## Dataset excerpts
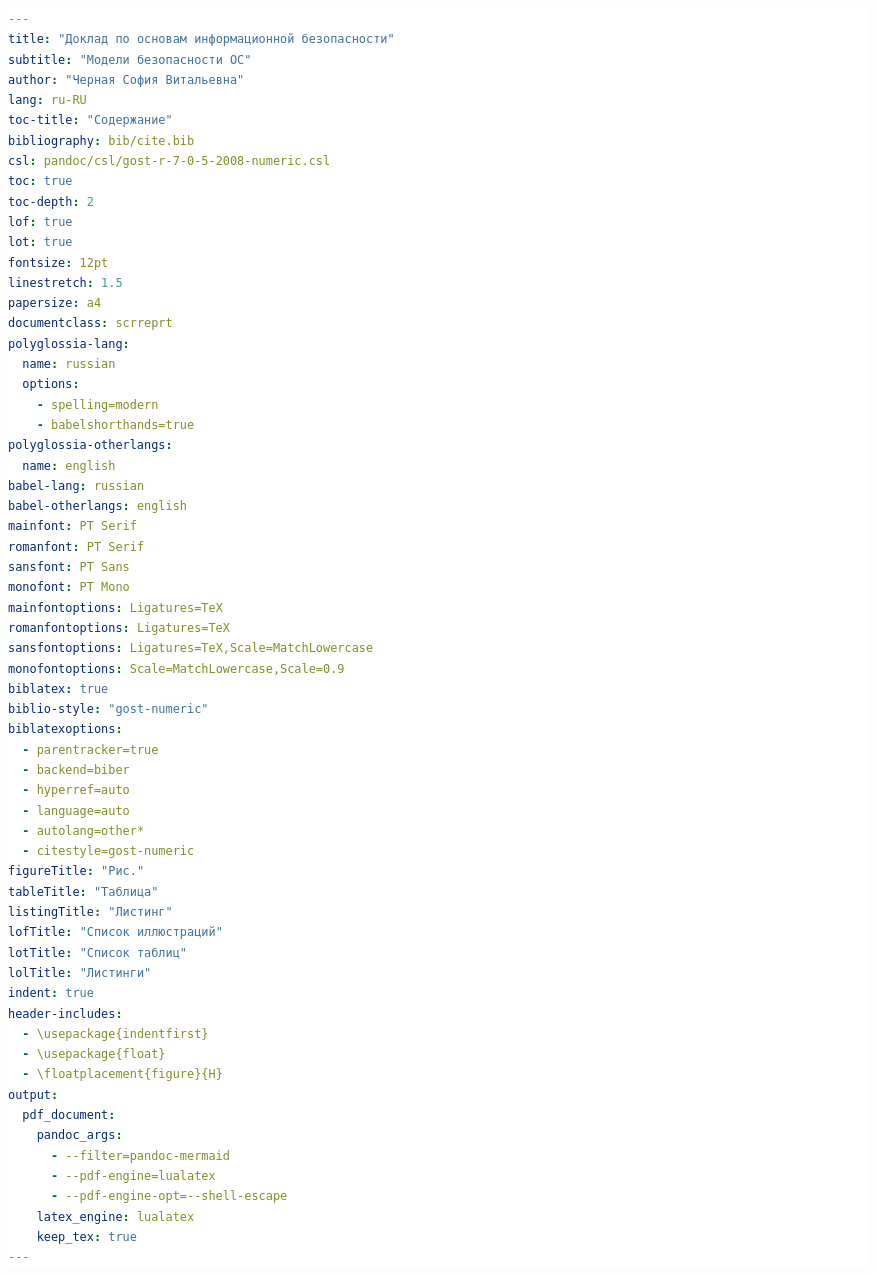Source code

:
 ```yaml
---
title: "Доклад по основам информационной безопасности"
subtitle: "Модели безопасности ОС"
author: "Черная София Витальевна"
lang: ru-RU
toc-title: "Содержание"
bibliography: bib/cite.bib
csl: pandoc/csl/gost-r-7-0-5-2008-numeric.csl
toc: true
toc-depth: 2
lof: true
lot: true
fontsize: 12pt
linestretch: 1.5
papersize: a4
documentclass: scrreprt
polyglossia-lang:
  name: russian
  options:
    - spelling=modern
    - babelshorthands=true
polyglossia-otherlangs:
  name: english
babel-lang: russian
babel-otherlangs: english
mainfont: PT Serif
romanfont: PT Serif
sansfont: PT Sans
monofont: PT Mono
mainfontoptions: Ligatures=TeX
romanfontoptions: Ligatures=TeX
sansfontoptions: Ligatures=TeX,Scale=MatchLowercase
monofontoptions: Scale=MatchLowercase,Scale=0.9
biblatex: true
biblio-style: "gost-numeric"
biblatexoptions:
  - parentracker=true
  - backend=biber
  - hyperref=auto
  - language=auto
  - autolang=other*
  - citestyle=gost-numeric
figureTitle: "Рис."
tableTitle: "Таблица"
listingTitle: "Листинг"
lofTitle: "Список иллюстраций"
lotTitle: "Список таблиц"
lolTitle: "Листинги"
indent: true
header-includes:
  - \usepackage{indentfirst}
  - \usepackage{float}
  - \floatplacement{figure}{H}
output:
  pdf_document:
    pandoc_args: 
      - --filter=pandoc-mermaid
      - --pdf-engine=lualatex
      - --pdf-engine-opt=--shell-escape
    latex_engine: lualatex
    keep_tex: true
---
```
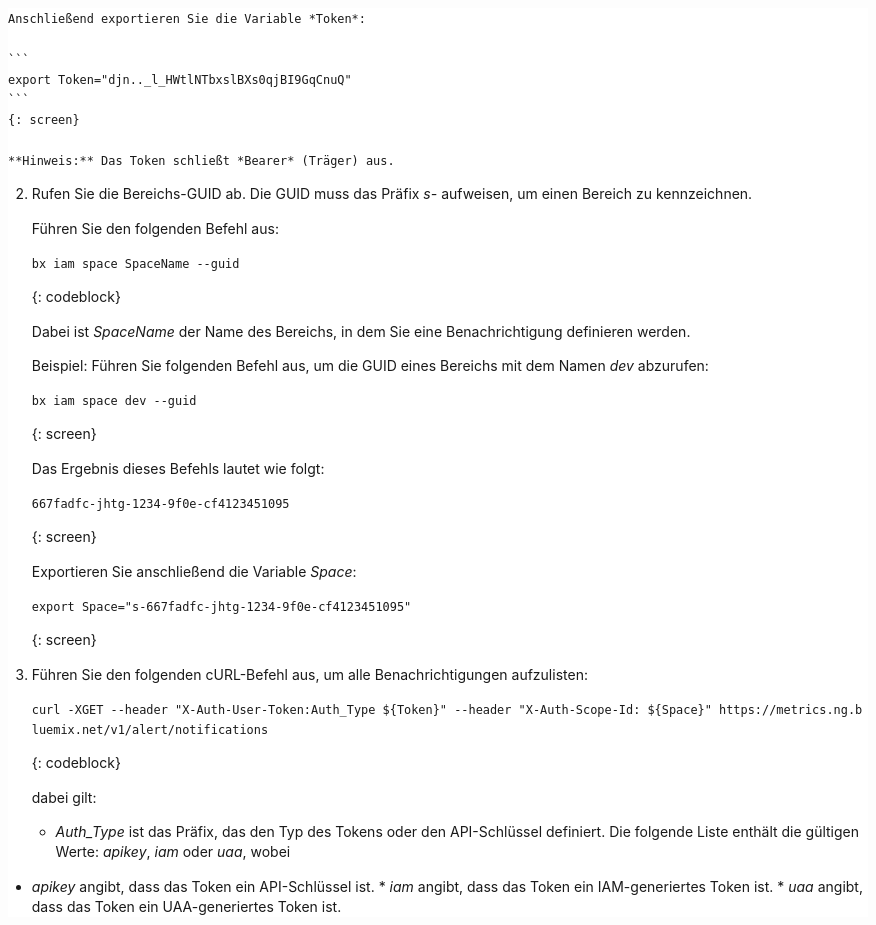 	Anschließend exportieren Sie die Variable *Token*:
	
	```
	export Token="djn.._l_HWtlNTbxslBXs0qjBI9GqCnuQ"
	```
	{: screen}
	
	**Hinweis:** Das Token schließt *Bearer* (Träger) aus.

2. Rufen Sie die Bereichs-GUID ab. Die GUID muss das Präfix *s-* aufweisen, um einen Bereich zu kennzeichnen.

    Führen Sie den folgenden Befehl aus:
	
	```
	bx iam space SpaceName --guid
	```
	{: codeblock}
	
	Dabei ist *SpaceName* der Name des Bereichs, in dem Sie eine Benachrichtigung definieren werden.
	
	Beispiel: Führen Sie folgenden Befehl aus, um die GUID eines Bereichs mit dem Namen *dev* abzurufen:
	
	```
	bx iam space dev --guid
	```
	{: screen}
	
	Das Ergebnis dieses Befehls lautet wie folgt:
	
	```
	667fadfc-jhtg-1234-9f0e-cf4123451095
	```
	{: screen}
	
	Exportieren Sie anschließend die Variable *Space*:
	
	```
	export Space="s-667fadfc-jhtg-1234-9f0e-cf4123451095"
	```
	{: screen}
	
4. Führen Sie den folgenden cURL-Befehl aus, um alle Benachrichtigungen aufzulisten:

    ```
	curl -XGET --header "X-Auth-User-Token:Auth_Type ${Token}" --header "X-Auth-Scope-Id: ${Space}" https://metrics.ng.bluemix.net/v1/alert/notifications
	```
	{: codeblock}
	
	dabei gilt:
	
	* *Auth_Type* ist das Präfix, das den Typ des Tokens oder den API-Schlüssel definiert. Die folgende Liste enthält die gültigen Werte: *apikey*, *iam* oder *uaa*, wobei
  * *apikey* angibt, dass das Token ein API-Schlüssel ist.
		* *iam* angibt, dass das Token ein IAM-generiertes Token ist.
		* *uaa* angibt, dass das Token ein UAA-generiertes Token ist.
		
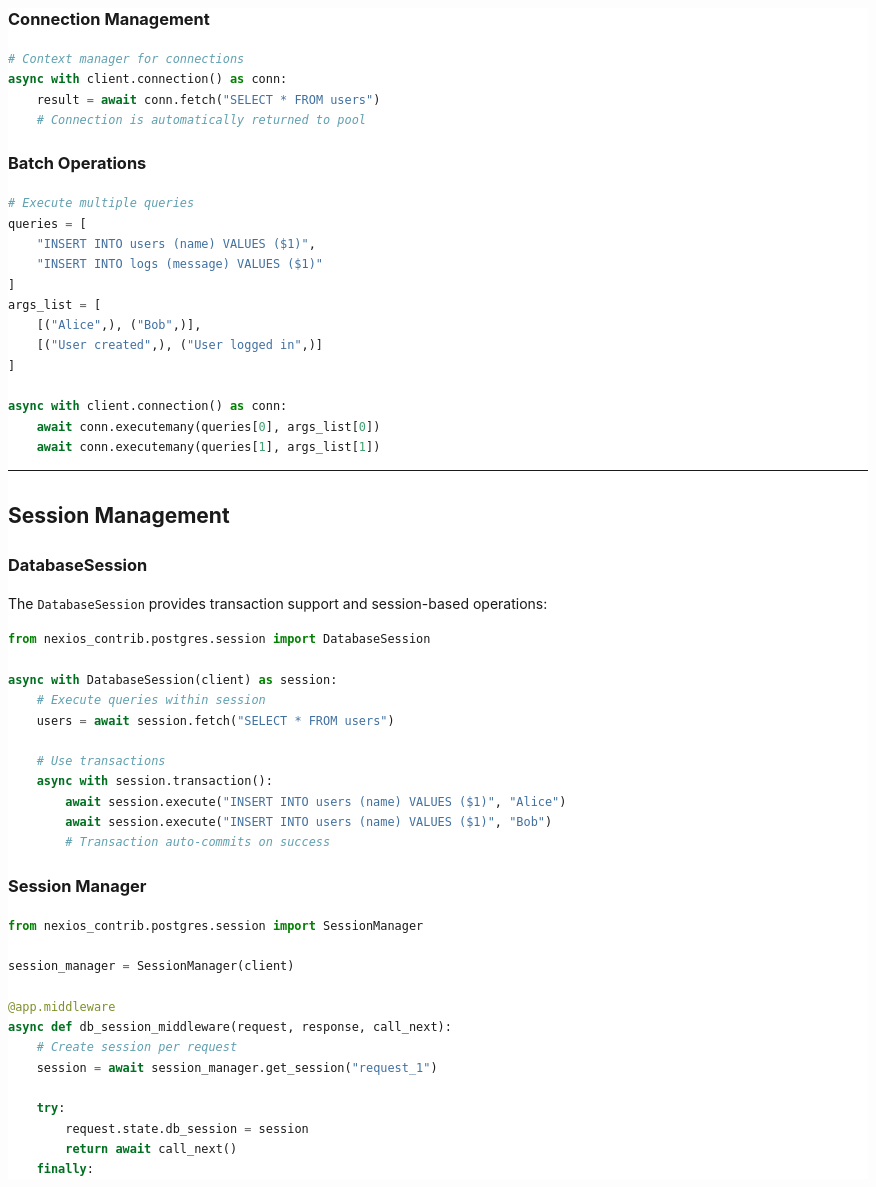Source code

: 
### Connection Management

```python
# Context manager for connections
async with client.connection() as conn:
    result = await conn.fetch("SELECT * FROM users")
    # Connection is automatically returned to pool
```

### Batch Operations

```python
# Execute multiple queries
queries = [
    "INSERT INTO users (name) VALUES ($1)",
    "INSERT INTO logs (message) VALUES ($1)"
]
args_list = [
    [("Alice",), ("Bob",)],
    [("User created",), ("User logged in",)]
]

async with client.connection() as conn:
    await conn.executemany(queries[0], args_list[0])
    await conn.executemany(queries[1], args_list[1])
```

---

## Session Management

### DatabaseSession

The `DatabaseSession` provides transaction support and session-based operations:

```python
from nexios_contrib.postgres.session import DatabaseSession

async with DatabaseSession(client) as session:
    # Execute queries within session
    users = await session.fetch("SELECT * FROM users")

    # Use transactions
    async with session.transaction():
        await session.execute("INSERT INTO users (name) VALUES ($1)", "Alice")
        await session.execute("INSERT INTO users (name) VALUES ($1)", "Bob")
        # Transaction auto-commits on success
```

### Session Manager

```python
from nexios_contrib.postgres.session import SessionManager

session_manager = SessionManager(client)

@app.middleware
async def db_session_middleware(request, response, call_next):
    # Create session per request
    session = await session_manager.get_session("request_1")

    try:
        request.state.db_session = session
        return await call_next()
    finally:
```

## WORK TO COMPLETE
Within the records above, each line containing "Management" is to be returned.

## YOUR SOLUTION
### Connection Management
## Session Management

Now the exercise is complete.